What the task asks: Word for word, transcribe the lines below and drop the pictures.

[[ Dataset open ]]

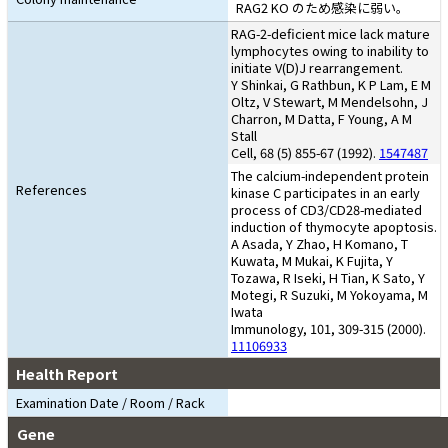
RAG2 KO のため感染に弱い。
RAG-2-deficient mice lack mature
lymphocytes owing to inability to
initiate V(D)J rearrangement.
Y Shinkai, G Rathbun, K P Lam, E M
Oltz, V Stewart, M Mendelsohn, J
Charron, M Datta, F Young, A M
Stall
Cell, 68 (5) 855-67 (1992).
1547487
The calcium-independent protein
References
kinase C participates in an early
process of CD3/CD28-mediated
induction of thymocyte apoptosis.
A Asada, Y Zhao, H Komano, T
Kuwata, M Mukai, K Fujita, Y
Tozawa, R Iseki, H Tian, K Sato, Y
Motegi, R Suzuki, M Yokoyama, M
Iwata
Immunology, 101, 309-315 (2000).
11106933
Health Report
Examination Date / Room / Rack
Gene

[[ Dataset closed ]]

The answer:
RAG2 KO のため感染に弱い。
RAG-2-deficient mice lack mature
lymphocytes owing to inability to
initiate V(D)J rearrangement.
Y Shinkai, G Rathbun, K P Lam, E M
Oltz, V Stewart, M Mendelsohn, J
Charron, M Datta, F Young, A M
Stall
Cell, 68 (5) 855-67 (1992).
1547487
The calcium-independent protein
References
kinase C participates in an early
process of CD3/CD28-mediated
induction of thymocyte apoptosis.
A Asada, Y Zhao, H Komano, T
Kuwata, M Mukai, K Fujita, Y
Tozawa, R Iseki, H Tian, K Sato, Y
Motegi, R Suzuki, M Yokoyama, M
Iwata
Immunology, 101, 309-315 (2000).
11106933
Health Report
Examination Date / Room / Rack
Gene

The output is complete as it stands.